> [WHAT IS NEEDED]: Lines containing the word "Fund" are the ones to copy from the records below.
#### DATA TO PROCESS ####
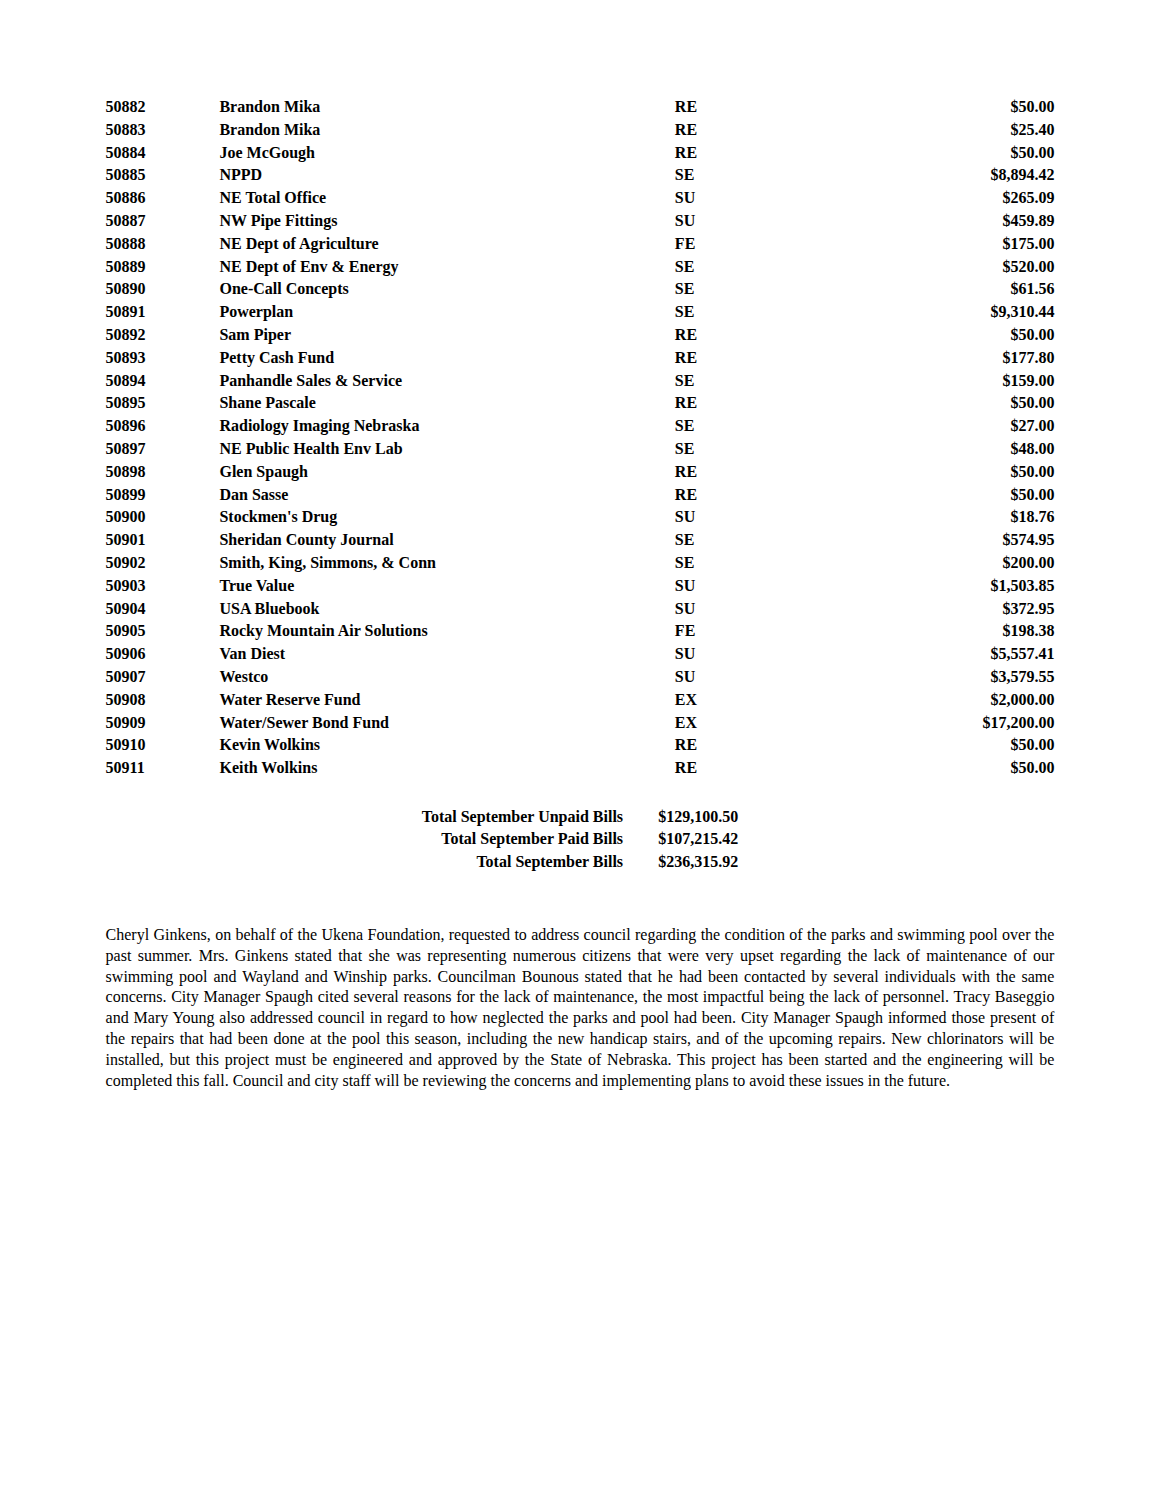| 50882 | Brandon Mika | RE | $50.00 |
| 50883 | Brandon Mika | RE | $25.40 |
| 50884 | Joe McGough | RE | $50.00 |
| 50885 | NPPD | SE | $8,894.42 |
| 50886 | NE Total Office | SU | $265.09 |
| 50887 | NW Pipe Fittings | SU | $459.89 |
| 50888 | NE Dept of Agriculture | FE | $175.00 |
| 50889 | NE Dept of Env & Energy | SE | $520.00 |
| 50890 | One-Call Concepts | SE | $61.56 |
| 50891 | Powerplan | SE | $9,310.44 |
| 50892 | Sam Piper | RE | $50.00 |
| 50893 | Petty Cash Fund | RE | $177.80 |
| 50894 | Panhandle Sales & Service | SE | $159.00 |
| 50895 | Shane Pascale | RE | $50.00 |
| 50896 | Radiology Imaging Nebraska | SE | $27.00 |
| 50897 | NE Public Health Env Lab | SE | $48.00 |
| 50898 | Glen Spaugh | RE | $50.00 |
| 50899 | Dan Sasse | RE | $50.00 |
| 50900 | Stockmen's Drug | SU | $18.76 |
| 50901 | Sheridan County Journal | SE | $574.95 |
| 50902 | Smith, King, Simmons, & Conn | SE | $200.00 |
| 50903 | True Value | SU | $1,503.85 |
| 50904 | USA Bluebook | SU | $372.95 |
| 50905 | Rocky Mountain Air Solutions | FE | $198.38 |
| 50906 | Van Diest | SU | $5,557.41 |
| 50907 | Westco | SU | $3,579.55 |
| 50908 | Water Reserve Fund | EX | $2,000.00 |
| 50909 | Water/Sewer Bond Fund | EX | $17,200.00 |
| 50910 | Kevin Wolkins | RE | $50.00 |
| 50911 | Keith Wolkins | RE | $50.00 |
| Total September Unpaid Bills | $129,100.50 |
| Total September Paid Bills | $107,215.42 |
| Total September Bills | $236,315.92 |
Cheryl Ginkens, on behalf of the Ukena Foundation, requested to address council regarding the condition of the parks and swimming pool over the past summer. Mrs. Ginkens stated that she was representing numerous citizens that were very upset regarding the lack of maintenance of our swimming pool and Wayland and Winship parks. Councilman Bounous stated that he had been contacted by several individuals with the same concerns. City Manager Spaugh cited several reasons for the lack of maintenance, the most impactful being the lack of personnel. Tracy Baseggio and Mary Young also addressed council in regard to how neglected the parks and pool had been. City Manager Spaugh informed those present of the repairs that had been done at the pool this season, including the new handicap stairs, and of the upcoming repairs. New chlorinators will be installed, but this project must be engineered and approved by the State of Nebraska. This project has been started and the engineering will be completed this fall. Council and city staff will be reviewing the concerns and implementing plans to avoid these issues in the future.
####
> [REPLY TO THE EXERCISE]:
| 50893 | Petty Cash Fund | RE | $177.80 |
| 50908 | Water Reserve Fund | EX | $2,000.00 |
| 50909 | Water/Sewer Bond Fund | EX | $17,200.00 |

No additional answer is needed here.